• [Set problem] Identify each line in the records below that contains the string "makeId" and copy those lines in full. Matching is case-sensitive.

• [Data shown]
Start

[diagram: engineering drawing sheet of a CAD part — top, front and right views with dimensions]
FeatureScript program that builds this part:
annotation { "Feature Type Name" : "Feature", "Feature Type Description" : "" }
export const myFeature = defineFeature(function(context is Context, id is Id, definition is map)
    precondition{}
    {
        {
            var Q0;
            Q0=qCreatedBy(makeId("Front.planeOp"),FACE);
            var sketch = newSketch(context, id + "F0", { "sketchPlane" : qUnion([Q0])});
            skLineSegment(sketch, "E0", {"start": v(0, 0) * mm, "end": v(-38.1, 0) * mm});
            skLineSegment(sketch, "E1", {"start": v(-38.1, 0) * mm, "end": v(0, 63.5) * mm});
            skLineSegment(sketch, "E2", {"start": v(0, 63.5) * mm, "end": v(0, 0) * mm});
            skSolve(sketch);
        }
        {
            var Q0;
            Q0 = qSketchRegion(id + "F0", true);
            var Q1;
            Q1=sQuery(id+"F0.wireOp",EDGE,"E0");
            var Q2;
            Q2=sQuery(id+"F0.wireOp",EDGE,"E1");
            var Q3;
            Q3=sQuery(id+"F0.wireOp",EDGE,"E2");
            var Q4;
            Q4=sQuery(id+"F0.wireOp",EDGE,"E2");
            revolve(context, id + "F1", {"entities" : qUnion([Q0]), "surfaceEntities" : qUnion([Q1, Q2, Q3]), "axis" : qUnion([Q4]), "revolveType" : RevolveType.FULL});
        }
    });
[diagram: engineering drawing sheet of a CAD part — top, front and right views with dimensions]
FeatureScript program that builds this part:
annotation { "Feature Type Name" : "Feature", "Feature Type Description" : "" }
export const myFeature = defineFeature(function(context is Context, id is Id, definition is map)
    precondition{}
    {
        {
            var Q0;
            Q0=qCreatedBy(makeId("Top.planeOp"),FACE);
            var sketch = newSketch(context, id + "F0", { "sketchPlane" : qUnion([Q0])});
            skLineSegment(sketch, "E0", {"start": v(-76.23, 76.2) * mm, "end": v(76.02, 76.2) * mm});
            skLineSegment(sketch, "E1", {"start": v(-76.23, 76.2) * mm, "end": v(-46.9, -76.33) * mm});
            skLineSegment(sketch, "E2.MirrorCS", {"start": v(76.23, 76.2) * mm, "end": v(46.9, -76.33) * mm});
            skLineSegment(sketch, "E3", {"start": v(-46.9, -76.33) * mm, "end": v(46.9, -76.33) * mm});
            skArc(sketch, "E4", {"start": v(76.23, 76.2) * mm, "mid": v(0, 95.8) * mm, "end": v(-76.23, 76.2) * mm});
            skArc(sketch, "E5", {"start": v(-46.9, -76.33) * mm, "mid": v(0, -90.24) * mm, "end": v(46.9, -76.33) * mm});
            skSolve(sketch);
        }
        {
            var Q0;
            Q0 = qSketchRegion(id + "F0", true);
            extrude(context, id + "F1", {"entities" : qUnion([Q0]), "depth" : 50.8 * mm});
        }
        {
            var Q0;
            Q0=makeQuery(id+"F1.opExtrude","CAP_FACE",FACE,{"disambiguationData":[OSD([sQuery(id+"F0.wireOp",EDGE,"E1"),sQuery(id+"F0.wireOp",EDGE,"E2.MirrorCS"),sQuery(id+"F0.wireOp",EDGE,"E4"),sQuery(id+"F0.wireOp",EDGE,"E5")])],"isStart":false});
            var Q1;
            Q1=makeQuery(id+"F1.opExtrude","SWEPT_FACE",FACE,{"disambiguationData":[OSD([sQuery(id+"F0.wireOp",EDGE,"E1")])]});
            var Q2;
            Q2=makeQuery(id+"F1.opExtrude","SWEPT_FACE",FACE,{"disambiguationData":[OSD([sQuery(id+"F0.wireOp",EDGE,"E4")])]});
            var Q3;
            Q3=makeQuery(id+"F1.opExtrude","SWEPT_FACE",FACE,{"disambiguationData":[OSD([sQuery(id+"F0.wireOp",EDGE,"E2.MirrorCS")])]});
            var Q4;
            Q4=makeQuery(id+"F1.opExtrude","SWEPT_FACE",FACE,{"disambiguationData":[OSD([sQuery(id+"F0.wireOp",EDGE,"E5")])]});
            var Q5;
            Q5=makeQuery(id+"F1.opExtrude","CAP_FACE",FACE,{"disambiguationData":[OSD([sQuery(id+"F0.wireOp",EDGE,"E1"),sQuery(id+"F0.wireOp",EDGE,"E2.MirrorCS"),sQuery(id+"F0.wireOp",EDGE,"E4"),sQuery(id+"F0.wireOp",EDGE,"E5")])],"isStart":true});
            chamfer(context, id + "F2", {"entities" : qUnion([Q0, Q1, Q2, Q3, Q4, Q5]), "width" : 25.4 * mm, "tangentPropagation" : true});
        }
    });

End

• [The result]
            Q0=qCreatedBy(makeId("Front.planeOp"),FACE);
            Q0=qCreatedBy(makeId("Top.planeOp"),FACE);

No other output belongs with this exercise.